It was a confusing year for the economy and the markets. At the start of 2023, economists were widely predicting a global recession and Wall Street was pessimistic on stocks, with many analysts expecting the S&P 500 to finish the year just a bit higher than where it started. Fast forward 12 months: no recession (yet) and the S&P 500 is incredibly close to an all-time high.
Here are 11 charts that help explain how we got here.
Inflation and its ripple effects
central banks around the world continued an aggressive campaign of interest rate hikes in 2023, by raising key rates in a bid to control the highest inflation in generations.
Inflation has slowed significantly in many places, although it remains above the Federal Reserve’s target (around 2%), and rate hikes have paused. The question is how long central bankers will need to keep rates high to ensure inflation is controlled without curbing economic growth.
These losses only become real if banks have to sell the assets. Before its implosion, SVB was forced to do just that, offloading its bonds at a deep discount to repay depositors. The losses raised alarms, prompting more customers to demand their money back – a classic bank run – and increased concerns about unrealized losses at other regional banks.

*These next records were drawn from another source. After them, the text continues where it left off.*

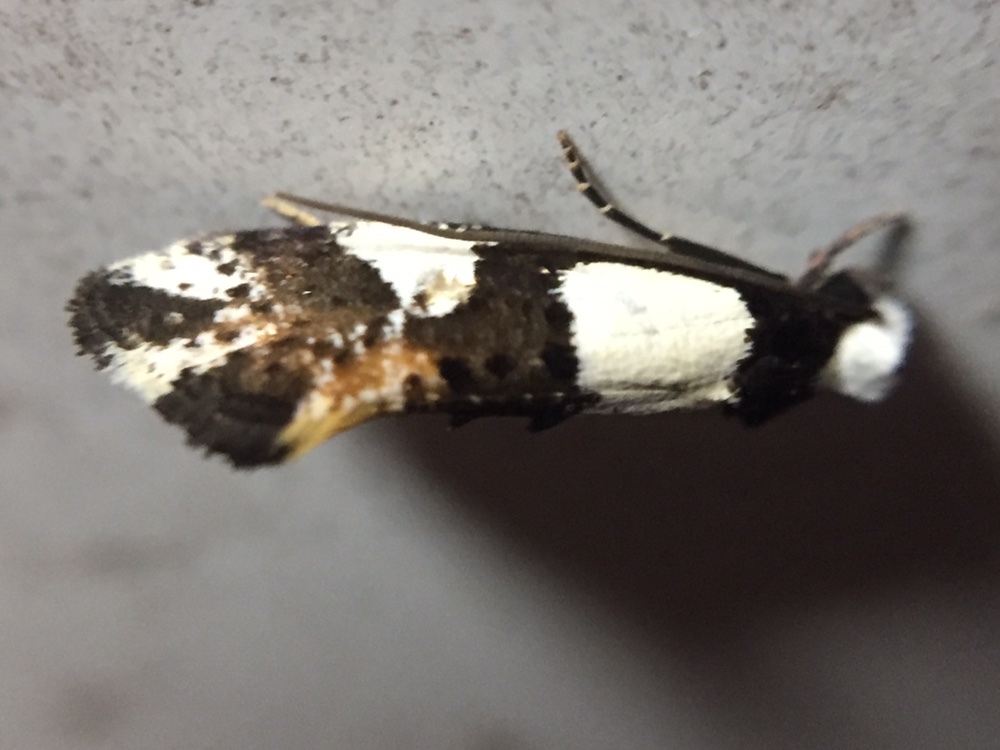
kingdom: Animalia
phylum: Arthropoda
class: Insecta
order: Lepidoptera
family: Tineidae
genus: Monopis
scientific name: Monopis icterogastra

Rising interest rates also increased the cost of borrowing for consumers and businesses, which rippled throughout the economy, particularly in commercial real estate.
Upbeat economic indicators, gloomy sentiment on the economy
A wealth of U.S. macroeconomic data suggests reason for celebration: Unemployment has remained low and GDP has grown rapidly this year. In 2020, wage growth far outpaced inflation largely due to pandemic-related distortions. This trend returned this year, with wage growth above inflation for the first time since the post-coronavirus economic recovery began in the second half of 2020.
What explains the disconnection? Still high prices? Fears of recession? The “vibration”? Whatever the explanation, voters’ feelings about the economy — and President Biden’s handling of it — could be potentially decisive in the 2024 election.
A summer of strikes
The “Barbenheimer” weekend closely followed a strike of tens of thousands of actors. They joined screenwriters on the picket line in July to put an end to Hollywood.
The strikes were part of a wave of union activity in the United States this year, including targeted strikes by the United Automobile Workers union. Despite the recent rise, overall union activity has declined since the 1970s and 1980s.
Geopolitics has rethought economic relations
Two wars exposed the fragility of global economic recovery and restructured global trade relations.
Concrete example: the geopolitics of oil. Prices soared above $120 a barrel after Russia’s 2022 invasion of Ukraine, then fell steadily amid rising U.S. oil production and signs of a global economic slowdown . The war between Israel and Hamas has given rise to new fears about a rise in oil prices and a revival of inflation. Despite navigation difficulties in the Red Sea and the Suez Canal, these concerns have not yet come to fruition.
In the war between Russia and Ukraine, India and China have become the main beneficiaries. India, taking advantage of its neutrality, has gone from virtually no Russian oil to buying about half of what the country exports by sea. Trade between China and Russia has also emerged, surpassing $200 billion in the first 11 months of this year.
The United States and China remain deeply linked
Tensions between the United States and China appear to have stabilized after President Biden met with Chinese President Xi Jinping on the sidelines of Asia-Pacific economic cooperation. summit in November.
Economic ties remain strong and new research shows how difficult it is to unravel them. The Trump administration’s tariffs and other trade restrictions have caused China’s share of exports to the United States to decline in recent years, while countries like Mexico and Vietnam have gained ground.
But these countries import intermediate goods from China, meaning U.S. supply chains remain dependent on Chinese production. In fact, China is now the main supplier of industrial inputs, according to calculations in a recent article.
Another reason why the United States cannot easily “disassociate” itself from China: semiconductors. China is a major market for these advanced computer chips, which can be used to power artificial intelligence systems. This fall, the Biden administration tightened its export controls on semiconductors, making it harder for U.S. companies to sell them to China. But major chipmakers like Nvidia are already working on modified chips to sell in Chinese markets, hoping to circumvent the restrictions.
Investments in AI have exploded
This year has seen an explosion of investment in generative AI startups, including Microsoft’s $10 billion backing of OpenAI, announced in January. Microsoft’s relationship with OpenAI has since come under scrutiny, particularly its role in reinstating Sam Altman as CEO of OpenAI after a boardroom coup that triggered five chaotic days at startup. On December 27, The New York Times became the first major U.S. media organization to sue OpenAI and Microsoft over AI-related copyright issues, claiming in the lawsuit that the companies should be held liable for “copying and illegal use of The Times’ unique content.” precious works.
Despite this, investments in this technological area are booming.
Microsoft and Nvidia, the chipmaker, are two of the “Magnificent Seven” that have contributed to this year’s stock market rally.
As the year ended, the S&P 500 continued its bullish rally that surprised many on Wall Street.
How long will it last? That’s a question for the next 12 months.